Find the solutions of the diophantine equation $(x^2-y^2)(z^2-w^2)=2xyzw$

Question

Let $x,y,z,w$ be postive integers. Find all solutions of: $$(x^2-y^2)(z^2-w^2)=2xyzw$$

This gives: $$\left(\dfrac{x}{y}-\dfrac{y}{x}\right)\left(\dfrac{z}{w}-\dfrac{w}{z}\right)=2$$

$$\left(p-\dfrac{1}{p}\right)\left(q-\dfrac{1}{q}\right)=2$$

Answer 1

Given,

$$\Big(p-\frac{1}{p}\Big)\,r=2\tag1$$ $$q-\frac{1}{q} = r\tag2$$

Solve for $p$ in $(1)$ and $q$ in $(2)$,

$$p=\frac{1\pm\sqrt{r^2+1}}{r}$$

$$q=\frac{r\pm\sqrt{r^2+4}}{2}$$

The discriminant should be a square. We have to find rational number $r=u/v$ such that,

$$u^2+v^2 = w_1^2\\ u^2+4v^2 = w_2^2$$

But $d=4$ is not a concordant form/number.
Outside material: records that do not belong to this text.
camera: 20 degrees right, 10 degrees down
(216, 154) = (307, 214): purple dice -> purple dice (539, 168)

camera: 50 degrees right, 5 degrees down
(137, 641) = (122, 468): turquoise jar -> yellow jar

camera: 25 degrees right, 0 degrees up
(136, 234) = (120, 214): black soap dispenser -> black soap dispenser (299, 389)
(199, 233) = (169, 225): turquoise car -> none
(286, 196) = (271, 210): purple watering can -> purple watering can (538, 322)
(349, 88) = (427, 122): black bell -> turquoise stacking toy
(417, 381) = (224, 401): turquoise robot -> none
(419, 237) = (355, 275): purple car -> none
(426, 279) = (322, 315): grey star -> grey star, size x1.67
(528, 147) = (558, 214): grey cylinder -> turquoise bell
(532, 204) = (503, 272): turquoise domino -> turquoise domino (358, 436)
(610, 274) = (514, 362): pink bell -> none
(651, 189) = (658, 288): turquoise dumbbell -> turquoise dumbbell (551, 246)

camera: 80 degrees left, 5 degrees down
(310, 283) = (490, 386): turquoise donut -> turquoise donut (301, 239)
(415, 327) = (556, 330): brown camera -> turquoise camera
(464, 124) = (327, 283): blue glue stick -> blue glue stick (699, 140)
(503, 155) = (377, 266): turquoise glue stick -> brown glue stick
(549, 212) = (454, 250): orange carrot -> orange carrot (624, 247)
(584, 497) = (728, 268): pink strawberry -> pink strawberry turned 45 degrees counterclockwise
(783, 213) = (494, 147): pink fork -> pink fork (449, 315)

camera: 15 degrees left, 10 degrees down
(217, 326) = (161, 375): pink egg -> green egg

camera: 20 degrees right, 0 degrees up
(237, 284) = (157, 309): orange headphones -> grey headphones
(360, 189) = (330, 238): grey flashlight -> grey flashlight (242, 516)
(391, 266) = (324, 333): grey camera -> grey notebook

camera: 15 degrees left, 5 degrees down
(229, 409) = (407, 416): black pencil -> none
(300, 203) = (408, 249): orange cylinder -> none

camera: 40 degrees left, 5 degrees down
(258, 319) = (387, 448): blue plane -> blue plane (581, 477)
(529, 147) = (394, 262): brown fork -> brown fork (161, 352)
Thus, there is no solution $u,v$, and your original equation has no integer solutions.

Answer 2

There are NO solutions in rationals or integers.

The equation \begin{equation*} \left( p-\frac{1}{p} \right) \left( q-\frac{1}{q} \right) =2 \end{equation*} is equivalent to the quadratic \begin{equation*} p^2 + \frac{2q}{1-q^2} p - 1=0 \end{equation*}

For this to have rational solutions the discriminant must be a rational square, so there must exist $D \in \mathbb{Q}$ such that \begin{equation*} D^2=q^4-q^2+1 \end{equation*}

The quartic has a rational point when $q=0$, so is birationally equivalent to an elliptic curve. The curve is \begin{equation*} V^2=U^3-7U^2+12U=U(U-3)(U-4) \end{equation*} with \begin{equation*} q=\frac{V}{2U-6} \end{equation*}

Pari-gp gives $7$ finite torsion points, $(0,0)$, $(3,0)$, $(4,0)$, $(2, \pm 2)$ and $(6,\pm 6)$. Denis Simon's ellrank package give rank $0$, so the torsion points are the only rational points.

The torsion points give $q=0$, $q=\pm 1$ or $q$ undefined, all of which are unacceptable values for a positive integer solution.